Nelle monocotiledoni il fusto è detto culmo, e può essere pieno o vuoto. Nodi e internodi non si distinguono bene, infatti le foglie abbracciano con una guaina il nodo e parte dell’internodo. Le foglie sono molto tipiche allungate e parallelinervie. Le infiorescenze sono a spiga su di un unico asse, poco appariscenti, ma molto numerose. Le monocotiledoni dei nostri ambienti sono sempre annuali o biennali, di conseguenza presentano solamente la struttura primaria, non vanno in struttura secondaria.

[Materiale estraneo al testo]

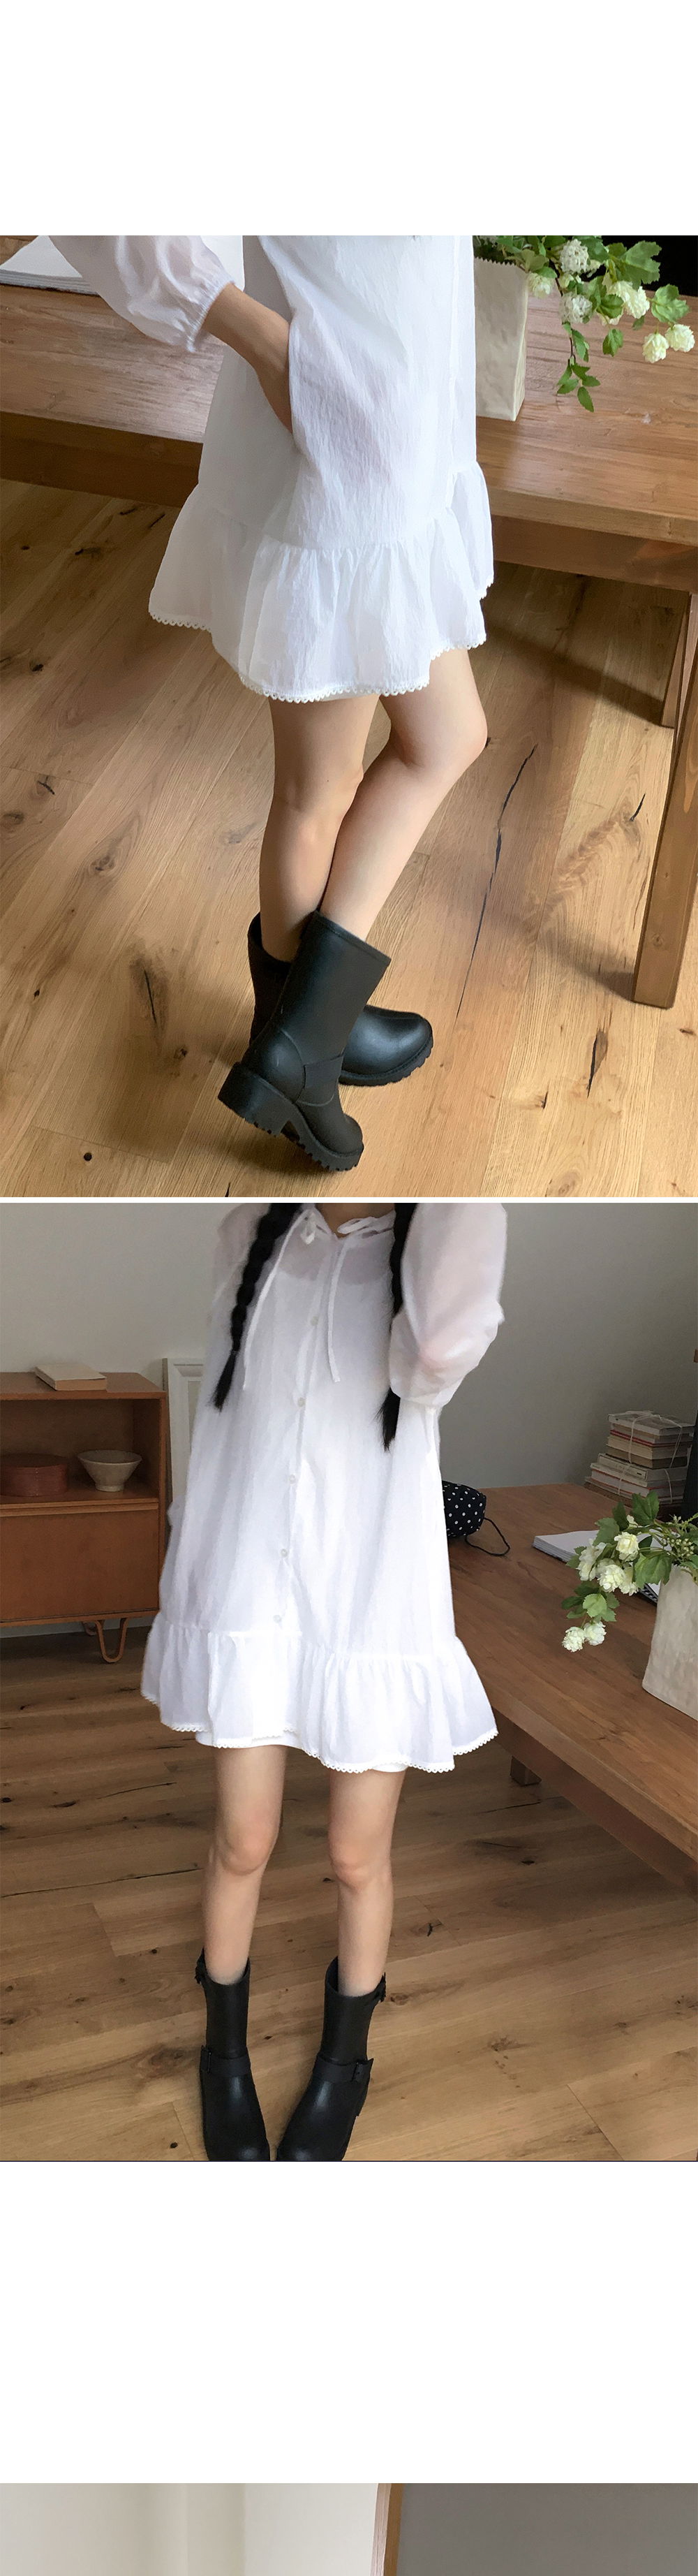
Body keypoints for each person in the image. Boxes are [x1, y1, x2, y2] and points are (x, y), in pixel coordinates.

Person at [55, 235, 492, 1167]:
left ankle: (303, 1030)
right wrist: (263, 340)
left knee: (434, 740)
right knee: (329, 782)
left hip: (392, 419)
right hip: (339, 428)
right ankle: (302, 1046)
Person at [141, 1192, 507, 2161]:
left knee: (355, 1856)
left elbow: (437, 1354)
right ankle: (223, 2053)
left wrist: (455, 1189)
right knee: (244, 1839)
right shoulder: (254, 1231)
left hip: (369, 1601)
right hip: (251, 1595)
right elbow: (226, 1428)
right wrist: (194, 1579)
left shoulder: (431, 1243)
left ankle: (345, 2062)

Nelle dicotiledoni il fusto può essere più o meno sviluppato. Le foglie possono essere di diverse forme, generalmente con nervature reticolate. Sono presenti gemme ascellari, che invece non sono presenti nelle monocotiledoni. Le gemme possono essere a legno (producono rami) o a fiore (producono fiori). I fiori, a loro volta, possono essere singoli oppure riuniti in infiorescenze, generalmente sono abbastanza appariscenti. Le dicotiledoni sono piante pluriennali, e quindi vanno in struttura secondaria.

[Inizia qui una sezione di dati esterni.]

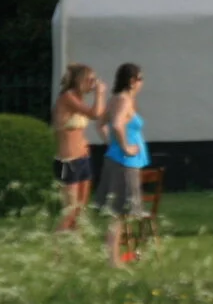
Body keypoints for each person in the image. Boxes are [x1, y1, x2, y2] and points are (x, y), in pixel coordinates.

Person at [98, 63, 151, 267]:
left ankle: (114, 257)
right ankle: (112, 260)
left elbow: (101, 124)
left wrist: (111, 143)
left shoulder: (117, 100)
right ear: (131, 81)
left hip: (121, 160)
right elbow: (118, 124)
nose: (142, 83)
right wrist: (125, 147)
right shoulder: (123, 101)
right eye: (140, 78)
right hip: (124, 162)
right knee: (119, 214)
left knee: (120, 213)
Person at [52, 63, 106, 233]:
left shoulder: (78, 98)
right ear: (80, 80)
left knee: (81, 210)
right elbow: (95, 114)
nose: (93, 82)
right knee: (70, 211)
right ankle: (57, 253)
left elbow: (97, 113)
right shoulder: (68, 97)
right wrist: (100, 93)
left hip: (83, 158)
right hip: (67, 161)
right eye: (90, 79)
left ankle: (76, 247)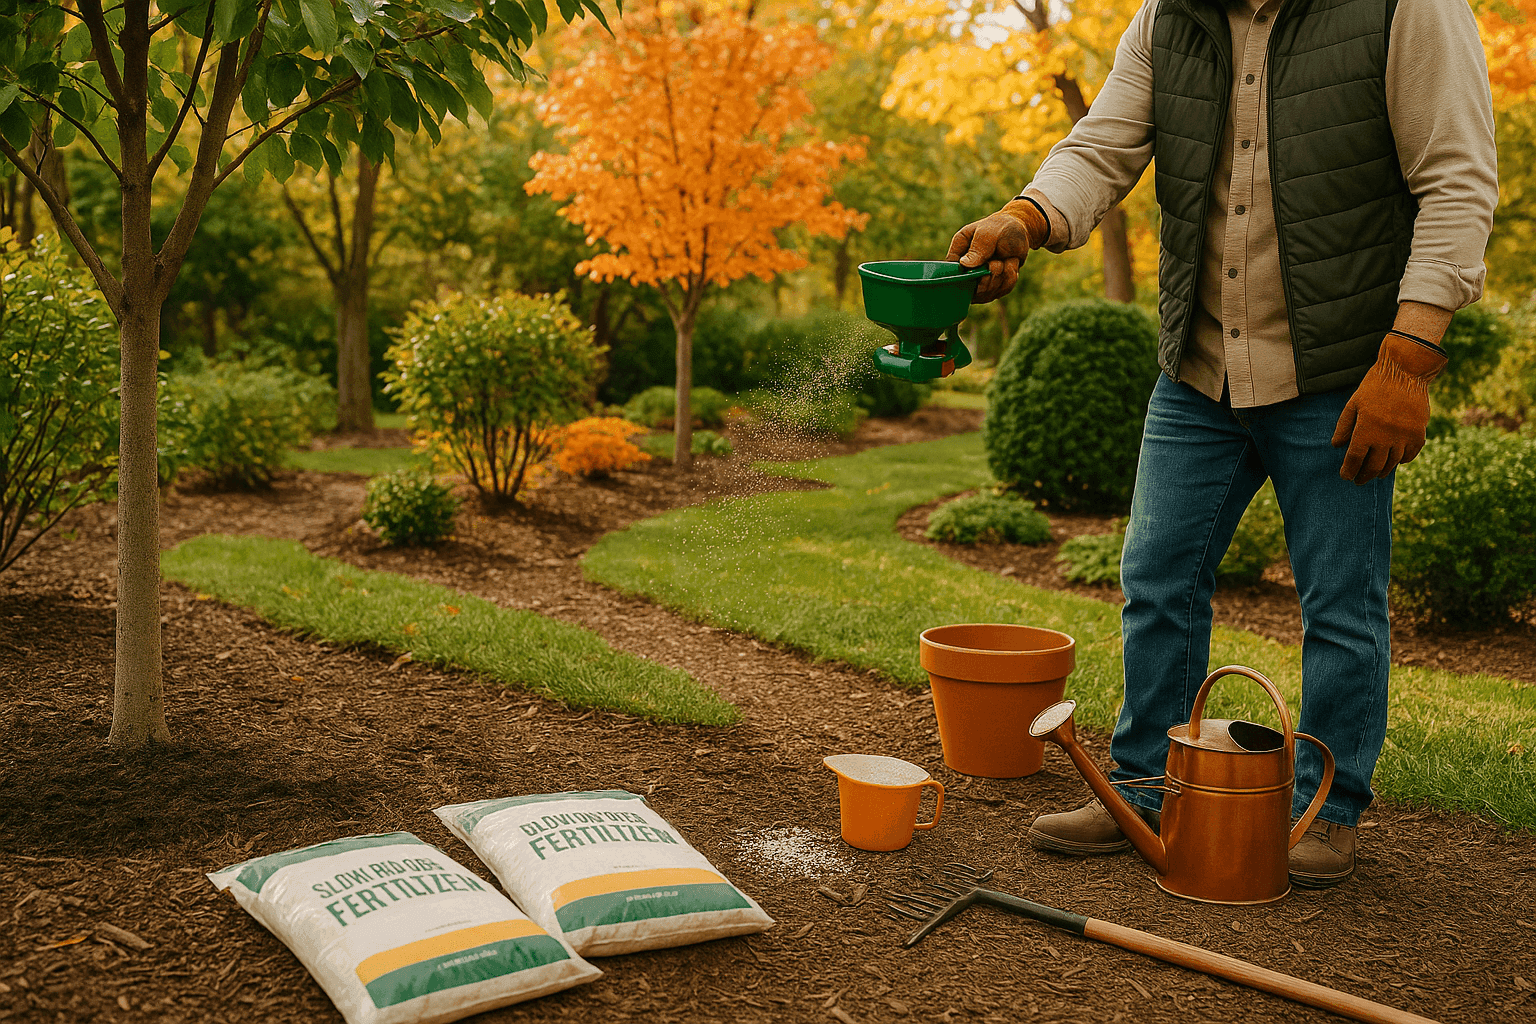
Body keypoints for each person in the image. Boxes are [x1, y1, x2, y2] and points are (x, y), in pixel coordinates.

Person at [948, 0, 1498, 888]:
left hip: (1343, 375)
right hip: (1199, 368)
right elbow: (1101, 147)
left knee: (1341, 608)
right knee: (1158, 579)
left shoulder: (1409, 9)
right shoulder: (1169, 19)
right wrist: (1027, 215)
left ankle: (1326, 808)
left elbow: (1459, 180)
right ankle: (1145, 789)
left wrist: (1409, 359)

Il fusto può andare incontro a diverse tipologie di modificazioni:
- Rizomi, ossia fusti modificati sotterranei che si accrescono nei primi strati di sottosuolo. Un esempio è rappresentato dalla gramigna, che a ogni nodo emette un apparato epigeo e uno ipogeo, quindi origina
una nuova piantina. Anche il luppolo, pianta fondamentale per la produzione della birra (conferisce amarezza, ma anche altri importanti aromi) si caratterizza per la presenza di rizomi;
- Bulbi, fusti molto raccorciati, con riserve a livello dell’apparato fogliare. Ne è esempio la cipolla, in cui il fusto è estremamente raccorciato, e rappresenta la parte terminale prima della radice. Le foglie sono ricche di parenchima di riserva e sono dette catafilli;
- Stoloni, fusti striscianti molto lunghi e sottili, che moltiplicano la pianta in modo agamico. Anche in questo caso da ogni nodo, che è appoggiato al suolo, si origina una nuova pinta, dotata di apparato epigeo e ipogeo. Gli stoloni strisciano sul suolo, fuori dal terreno, mentre i rizomi sono nel terreno, nei primi strati di sottosuolo. Sono tipici della fragola;
- Tubero, fusto modificato sotterraneo tipico della patata, sulla cui superficie troviamo tanti puntini scuri, che sono le gemme. A livello del nodo, sempre vicino alla gemma, troviamo i meristemoidi. I tuberi di patata, se ripiantati, originano infatti una nuova pianta. Se il tubero viene posto alla luce va incontro ad inverdimento, infatti i plastidi, presenti nelle gemme, vengono convertiti a cloroplasti, e si ha la produzione di solanina, una sostanza che in certe quantità può essere tossica.